Das Urteil des EuGH vom 11.4.2013 in den verbundenen Rechtssachen C-335/11 und C-337/11 wirft u.a. folgende Frage auf:
Ein Vollzeitbeschäftigter möchte nach einer mehrere Jahre anhaltenden Arbeitsunfähigkeit seine Tätigkeit wieder aufnehmen. Nach einer Betriebsvereinbarung kann ein bestimmter Teil der Belegschaft Telearbeit beantragen, jedoch soll der Anteil der Telearbeit 40 % nicht übersteigen. Der Arbeitnehmer möchte auf ärztliche Empfehlung zunächst mit 100% Telearbeit starten und diese stufenweise über ein Jahr auf 40% reduzieren. Hilfsweise beantragt er befristet für ein Jahr die Reduzierung seiner vertraglichen Arbeitszeit auf 40%, die sich sukzessive innerhalb dieses Jahres auf 100% erhöhen soll, jedoch mit der Maßgabe, dass gleichbleibend 40% einer Vollzeitbeschäftigung als Telearbeit geleistet werden. Der behandelnde Arzt bescheinigt, dass der Arbeitnehmer unter diesen Voraussetzungen „voll belastbar“ sei und diese Art der „Wiedereingliederung“ den besten Heilungserfolg der psychischen Erkrankung verspreche.
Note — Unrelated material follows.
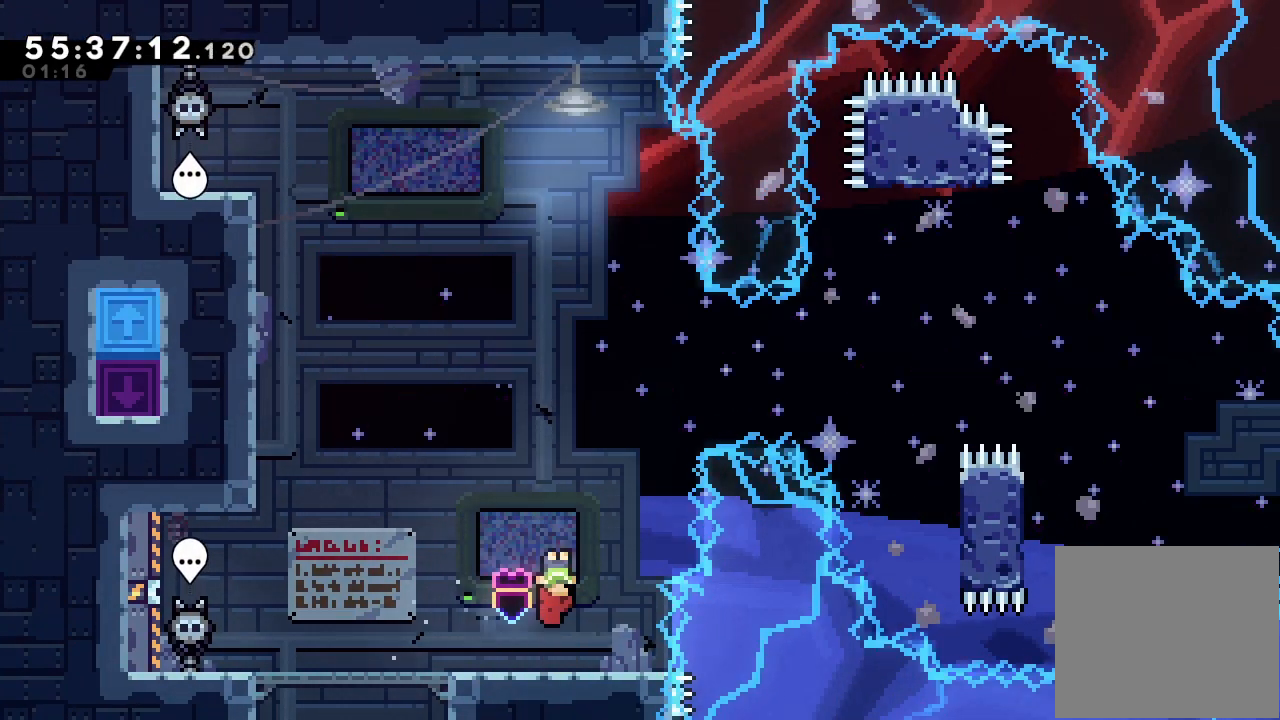
{"keys": [], "events": []}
Eine Teil-Arbeitsunfähigkeit ist sowohl im Arbeits– als auch im Sozialversicherungsrecht nicht vorgesehen (BAG v. 29.1.1992 – 5 AZR 60/91; BSG v. 7.12.2004 – B 1 KR 5/03 R). Ein schwerbehinderter Arbeitnehmer kann nach § 81 Abs. 4 Satz 1 Nr. 1 SGB IX die Beschäftigung zur stufenweisen Wiedereingliederung verlangen (BAG v. 13.6.2006 – 9 AZR 229/05). Kann ein schwerbehinderter Arbeitnehmer nun auch eine „Wiedereingliederung“ gegen Vergütung durch den Arbeitgeber verlangen? Nach Art. 2 Abs. 4 des Ãœbereinkommens der Vereinten Nationen über die Rechte von Menschen mit Behinderungen sind „angemessene Vorkehrungen notwendige und geeignete Änderungen und Anpassungen, die keine unverhältnismäßige oder unbillige Belastung darstellen und die, wenn sie in einem bestimmten Fall erforderlich sind, vorgenommen werden, um zu gewährleisten, dass Menschen mit Behinderungen gleichberechtigt mit anderen alle Menschenrechte und Grundfreiheiten genießen oder ausüben können“. Daraus folgt, dass diese Bestimmung eine weite Definition des Begriffs „angemessene Vorkehrungen“ enthält. Demnach ist Art. 5 der Richtlinie 2000/78 dahin auszulegen, dass die Verkürzung der Arbeitszeit eine der in dieser Vorschrift genannten Vorkehrungsmaßnahmen darstellen kann. Es ist Sache des nationalen Gerichts, zu beurteilen, ob unter den Umständen der Ausgangsverfahren die Verkürzung der Arbeitszeit als Vorkehrungsmaßnahme eine unverhältnismäßige Belastung des Arbeitgebers darstellt.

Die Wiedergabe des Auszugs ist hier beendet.